Two years ago my relationship with God took a nosedive. It wasn’t some terrible tragedy that started the downward spiral. It wasn’t the problem of evil, or doubts about my faith, or a lack of trust in God.
I had a baby.
Before the baby, my time was my own and I had a lot of it—though I didn’t realize it then. I spent time in solitude. Went on retreats. Kept journals. Thought about things.
After the baby, my time belonged to a tiny human being who kept odd hours, filled diapers with astonishing frequency, and depended on me as the sole source of her food. Solitude was a distant memory. Retreats were out of the question. My journal gathered dust, and I was too tired to think. Deprived of the spiritual disciplines on which I had depended for a decade and intruded upon by a miniature third party whose highest priority was her own comfort, my relationship with God faltered. I looked forward to the day when I could use my time as I pleased. It was a discouragingly long way off.

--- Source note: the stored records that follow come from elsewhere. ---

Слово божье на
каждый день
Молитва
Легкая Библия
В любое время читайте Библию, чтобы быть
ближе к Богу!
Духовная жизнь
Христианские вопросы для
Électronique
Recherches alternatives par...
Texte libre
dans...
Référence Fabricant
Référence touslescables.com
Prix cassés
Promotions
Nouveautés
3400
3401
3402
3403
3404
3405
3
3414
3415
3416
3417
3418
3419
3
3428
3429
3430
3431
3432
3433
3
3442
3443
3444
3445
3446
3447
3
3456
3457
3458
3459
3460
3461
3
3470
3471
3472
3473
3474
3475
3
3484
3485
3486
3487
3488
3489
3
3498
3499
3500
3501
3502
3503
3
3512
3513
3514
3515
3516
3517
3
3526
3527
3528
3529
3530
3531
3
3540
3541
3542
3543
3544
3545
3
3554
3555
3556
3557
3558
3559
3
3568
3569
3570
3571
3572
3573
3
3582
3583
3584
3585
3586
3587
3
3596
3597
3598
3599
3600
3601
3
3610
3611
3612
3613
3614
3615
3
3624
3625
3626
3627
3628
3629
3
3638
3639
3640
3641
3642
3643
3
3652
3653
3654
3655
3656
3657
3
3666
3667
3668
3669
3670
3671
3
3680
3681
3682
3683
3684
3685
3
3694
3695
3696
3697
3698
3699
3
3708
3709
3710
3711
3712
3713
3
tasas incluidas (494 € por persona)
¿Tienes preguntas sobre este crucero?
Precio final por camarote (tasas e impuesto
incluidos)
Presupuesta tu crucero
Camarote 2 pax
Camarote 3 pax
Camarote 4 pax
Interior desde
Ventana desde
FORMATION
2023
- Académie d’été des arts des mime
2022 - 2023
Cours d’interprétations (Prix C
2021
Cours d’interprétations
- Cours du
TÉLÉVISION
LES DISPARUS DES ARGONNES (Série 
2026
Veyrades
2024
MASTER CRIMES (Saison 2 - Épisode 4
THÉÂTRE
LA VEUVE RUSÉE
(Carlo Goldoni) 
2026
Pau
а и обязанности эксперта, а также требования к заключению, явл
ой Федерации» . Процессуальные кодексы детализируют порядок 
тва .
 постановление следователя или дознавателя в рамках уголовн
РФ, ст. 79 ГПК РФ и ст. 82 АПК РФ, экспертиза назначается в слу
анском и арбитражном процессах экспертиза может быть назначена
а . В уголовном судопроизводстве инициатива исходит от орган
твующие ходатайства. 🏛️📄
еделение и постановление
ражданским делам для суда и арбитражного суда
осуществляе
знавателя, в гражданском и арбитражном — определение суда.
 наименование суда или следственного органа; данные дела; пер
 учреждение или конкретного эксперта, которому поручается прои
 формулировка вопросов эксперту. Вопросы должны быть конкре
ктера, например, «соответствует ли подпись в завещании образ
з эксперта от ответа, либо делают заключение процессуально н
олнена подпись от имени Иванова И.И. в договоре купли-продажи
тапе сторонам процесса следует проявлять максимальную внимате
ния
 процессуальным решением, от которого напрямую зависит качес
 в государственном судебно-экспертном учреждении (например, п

In Listening for the Soul, Jean Stairs offers a different perspective. “The ordinary events of our experience,” she argues, “should not be in the way or apart from the way to living in the presence of God, but the way to it.” If this is right, then midnight feedings and diaper changes—the ordinary events of my suddenly-hijacked life—are, somehow, the way to the presence of God.
Silence and solitude are indispensable spiritual disciplines, but to practice them requires some measure of control over one’s time and some measure of independence. Control and independence are some of our highest cultural ideals, but they are not a new mother’s reality.
My downward spiral slowed and then reversed when I began to work not against the tied-down nature of my new existence, but with it. Sitting down to feed the baby became a reminder at regular intervals throughout the day to offer a prayer of gratitude to God for the way he sustains my life. Being always available to another human being became an opportunity for reflection on the nature of a God who never sleeps and always is available to all. The fierce love I felt for this baby paled in comparison, I realized, to God’s love for his people.
The Christian tradition is rich with examples of people who lived with an awareness of God’s presence in the most mundane of circumstances. Brother Lawrence reveled in the presence of God while washing dishes (The Practice of the Presence of God). St. Augustine wrote an extended meditation on God’s provision to him through the ordinary medium of his mother’s milk (Confessions). Jean Stairs refers to the awareness of God’s presence and provision in the midst of the hustle and bustle of everyday life as “noisy contemplation.” For parents of young kids, it often seems there is no other kind! But if Brother Lawrence could sanctify the time he spent washing dirty dishes, who’s to say we can’t do the same with time spent changing dirty diapers?